= Asdrúbal António d'Aguiar =

Asdrúbal António d'Aguiar (15 August 1883 – 28 November 1961) was a Portuguese physician and a leading figure in the field of forensic medicine in Portugal during the first half of the 20th century. He is particularly noted for his extensive writings on sexual offences and homosexuality from a medico-legal perspective.

== Life ==
Aguiar was born in Lisbon in 1883. He graduated in medicine in 1912 and immediately began his career as an assistant at the Institute of Forensic Medicine of Lisbon (Instituto de Medicina Legal de Lisboa). He remained at this institution for his entire professional life, eventually attaining a senior position. In addition to his forensic work, he held a teaching post in the Faculty of Medicine of the University of Lisbon and served as an Army captain, where he was responsible for the medico-legal services of the Lisbon Garrison. Through these roles, he established himself as Portugal's foremost expert in forensic medicine.

Asdrúbal António d'Aguiar died in Lisbon in 1961.

== Work ==
Aguiar published extensively, treating forensic medicine both as a practical discipline and as a tool for historical interpretation. A significant portion of his work focused on sexual crimes, anatomy, and sexual and gender anomalies. His publications include studies on rape, indecency, the female sexual organs, male homosexuality, and lesbianism.

His major work, Evolução da Pederastia e do Lesbismo na Europa: Contribuição para o Estudo da Inversão Sexual (Evolution of Pederasty and Lesbianism in Europe: Contribution to the Study of Sexual Inversion), was written in 1918 and published in 1926 in the Arquivo da Universidade de Lisboa (volume 11, pp. 335–620). It was later published separately as part of his series Sciencia Sexual: Contribuições para o seu Estudo. Livro V. Homosexualidade (c. 1927). The book opens with a chapter summarizing contemporary European medical knowledge on homosexuality, noting its presence across all social classes and detailing aspects such as slang, meeting places, behaviors, and physical characteristics, based on late-19th century medico-legal treatises. The remainder is a historical compendium of male and female homosexuality across different periods and European countries. While most of the content is derived from published sources, the section on contemporary Portugal includes recent anecdotes and reproduces Aguiar's own case notes from interviews with individuals arrested for homosexual acts. The work concludes with a summary of Portuguese law pertaining to homosexuality. Scholars note that Aguiar's approach in this work is detached, professional, and relatively objective for its time.

== Context and legacy ==
Aguiar's work is often discussed alongside that of his contemporary, Arlindo Camilo Monteiro, whose 1922 book Amor Sáfico e Socrático (Sapphic and Socratic Love) was also published under the auspices of the Lisbon forensic institute. Monteiro's more extensive and morally charged survey covered historical, scientific, and legal aspects of homosexuality, with a focus on Portugal. Together, the works of Aguiar and Monteiro demonstrate the absorption of contemporary European medico-scientific theories on homosexuality in Portugal by the 1920s. Historians find their greatest value today in their transcription of legal texts, detailed footnotes, and references to historical events and contemporary cases, which serve as important primary sources.

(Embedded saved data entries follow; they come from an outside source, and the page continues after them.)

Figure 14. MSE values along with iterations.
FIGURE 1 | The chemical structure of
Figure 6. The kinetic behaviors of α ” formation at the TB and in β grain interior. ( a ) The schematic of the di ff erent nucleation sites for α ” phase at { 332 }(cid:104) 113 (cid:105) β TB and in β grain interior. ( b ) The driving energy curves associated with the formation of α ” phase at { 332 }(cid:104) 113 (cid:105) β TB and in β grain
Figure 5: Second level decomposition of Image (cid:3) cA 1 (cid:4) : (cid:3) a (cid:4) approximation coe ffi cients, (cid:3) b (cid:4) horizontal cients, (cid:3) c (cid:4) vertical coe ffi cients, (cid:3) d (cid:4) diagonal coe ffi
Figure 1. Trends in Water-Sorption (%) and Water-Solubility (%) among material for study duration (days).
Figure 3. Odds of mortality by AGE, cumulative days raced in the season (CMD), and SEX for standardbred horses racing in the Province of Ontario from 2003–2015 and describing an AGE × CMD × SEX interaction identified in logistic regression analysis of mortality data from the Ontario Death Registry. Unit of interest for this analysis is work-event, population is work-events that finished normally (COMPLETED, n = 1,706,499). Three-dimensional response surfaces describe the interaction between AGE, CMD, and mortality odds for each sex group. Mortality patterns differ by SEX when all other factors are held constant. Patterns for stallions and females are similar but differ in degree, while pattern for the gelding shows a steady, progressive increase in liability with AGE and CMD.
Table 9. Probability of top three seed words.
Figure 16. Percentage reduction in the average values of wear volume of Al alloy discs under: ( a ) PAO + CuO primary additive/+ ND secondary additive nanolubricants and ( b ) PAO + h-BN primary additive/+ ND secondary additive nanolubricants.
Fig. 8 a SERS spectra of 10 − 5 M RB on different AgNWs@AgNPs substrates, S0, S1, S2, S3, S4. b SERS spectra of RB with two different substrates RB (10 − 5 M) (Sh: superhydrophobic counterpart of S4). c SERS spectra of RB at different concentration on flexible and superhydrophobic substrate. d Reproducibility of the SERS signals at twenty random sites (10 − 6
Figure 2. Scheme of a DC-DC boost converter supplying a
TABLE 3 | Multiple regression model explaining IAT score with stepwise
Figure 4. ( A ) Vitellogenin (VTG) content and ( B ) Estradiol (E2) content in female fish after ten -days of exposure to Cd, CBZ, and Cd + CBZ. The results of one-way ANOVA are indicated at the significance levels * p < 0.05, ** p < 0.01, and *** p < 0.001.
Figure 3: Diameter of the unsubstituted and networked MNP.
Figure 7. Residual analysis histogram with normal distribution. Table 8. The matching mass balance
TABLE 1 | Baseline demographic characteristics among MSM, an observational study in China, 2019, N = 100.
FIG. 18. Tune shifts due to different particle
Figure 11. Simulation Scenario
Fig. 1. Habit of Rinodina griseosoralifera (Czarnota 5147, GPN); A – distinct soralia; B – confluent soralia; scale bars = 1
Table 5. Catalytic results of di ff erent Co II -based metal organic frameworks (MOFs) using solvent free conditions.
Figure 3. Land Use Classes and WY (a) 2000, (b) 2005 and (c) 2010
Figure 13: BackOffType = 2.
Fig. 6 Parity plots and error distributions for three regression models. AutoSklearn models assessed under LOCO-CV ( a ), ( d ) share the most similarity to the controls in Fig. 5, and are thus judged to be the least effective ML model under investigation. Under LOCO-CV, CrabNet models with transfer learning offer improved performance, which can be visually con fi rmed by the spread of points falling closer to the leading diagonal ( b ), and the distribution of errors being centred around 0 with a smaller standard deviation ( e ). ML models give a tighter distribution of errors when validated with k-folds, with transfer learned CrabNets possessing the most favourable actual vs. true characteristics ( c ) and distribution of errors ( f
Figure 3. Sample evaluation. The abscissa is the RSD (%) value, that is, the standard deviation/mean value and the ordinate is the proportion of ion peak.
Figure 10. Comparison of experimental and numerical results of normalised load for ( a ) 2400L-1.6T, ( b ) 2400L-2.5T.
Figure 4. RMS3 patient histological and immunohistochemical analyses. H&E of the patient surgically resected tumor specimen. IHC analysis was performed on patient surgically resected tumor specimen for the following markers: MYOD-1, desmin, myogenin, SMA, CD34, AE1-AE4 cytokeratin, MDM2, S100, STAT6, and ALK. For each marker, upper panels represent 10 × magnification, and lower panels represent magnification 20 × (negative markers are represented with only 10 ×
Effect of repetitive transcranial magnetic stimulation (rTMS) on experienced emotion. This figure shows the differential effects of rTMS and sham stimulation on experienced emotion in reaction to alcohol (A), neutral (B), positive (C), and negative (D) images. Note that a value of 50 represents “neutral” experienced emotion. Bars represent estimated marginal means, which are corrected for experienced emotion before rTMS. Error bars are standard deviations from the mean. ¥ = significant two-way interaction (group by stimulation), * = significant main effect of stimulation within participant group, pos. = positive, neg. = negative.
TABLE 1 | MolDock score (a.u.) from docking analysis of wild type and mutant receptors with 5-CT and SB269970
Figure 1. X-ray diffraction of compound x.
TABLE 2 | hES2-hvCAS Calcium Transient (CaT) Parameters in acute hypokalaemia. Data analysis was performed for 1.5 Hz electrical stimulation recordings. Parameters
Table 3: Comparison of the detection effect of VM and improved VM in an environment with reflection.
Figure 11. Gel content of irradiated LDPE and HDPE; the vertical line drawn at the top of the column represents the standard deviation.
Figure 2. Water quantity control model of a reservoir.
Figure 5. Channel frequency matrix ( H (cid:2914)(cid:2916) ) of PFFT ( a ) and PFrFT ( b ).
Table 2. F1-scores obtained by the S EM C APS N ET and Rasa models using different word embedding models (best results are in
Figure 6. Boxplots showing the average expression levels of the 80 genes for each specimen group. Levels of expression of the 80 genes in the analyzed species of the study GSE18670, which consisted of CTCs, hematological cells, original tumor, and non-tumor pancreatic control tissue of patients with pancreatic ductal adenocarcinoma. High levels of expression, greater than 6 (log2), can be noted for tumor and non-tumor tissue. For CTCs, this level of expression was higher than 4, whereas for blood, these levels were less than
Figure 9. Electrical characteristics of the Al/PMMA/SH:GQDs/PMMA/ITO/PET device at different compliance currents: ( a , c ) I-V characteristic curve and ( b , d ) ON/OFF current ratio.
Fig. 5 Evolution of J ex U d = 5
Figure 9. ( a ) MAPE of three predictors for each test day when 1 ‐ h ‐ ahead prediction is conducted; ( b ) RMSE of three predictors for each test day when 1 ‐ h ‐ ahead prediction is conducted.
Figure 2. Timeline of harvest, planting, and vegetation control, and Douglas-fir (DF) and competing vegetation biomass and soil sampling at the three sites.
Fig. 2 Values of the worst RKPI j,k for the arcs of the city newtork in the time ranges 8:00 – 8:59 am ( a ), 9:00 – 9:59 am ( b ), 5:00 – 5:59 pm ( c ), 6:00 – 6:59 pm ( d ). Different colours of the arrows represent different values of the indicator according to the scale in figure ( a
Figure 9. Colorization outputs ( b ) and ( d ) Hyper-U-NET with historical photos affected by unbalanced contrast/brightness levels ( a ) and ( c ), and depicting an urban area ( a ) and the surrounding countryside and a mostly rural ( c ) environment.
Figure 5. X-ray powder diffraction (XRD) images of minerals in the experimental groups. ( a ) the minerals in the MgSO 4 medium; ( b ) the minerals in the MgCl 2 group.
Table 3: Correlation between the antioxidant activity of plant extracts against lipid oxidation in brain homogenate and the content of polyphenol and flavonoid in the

Other notable Portuguese medical figures who wrote on homosexuality in this period include Egas Moniz, a leading authority who believed homosexuality could be cured, and Luís A. Duarte Santos, a University of Coimbra lecturer who, in his 1943 work Sexo Invertido? Considerações sobre a Homossexualidade (Inverted Sex? Considerations on Homosexuality), argued against innate homosexuality and endorsed social penalties for homosexuals.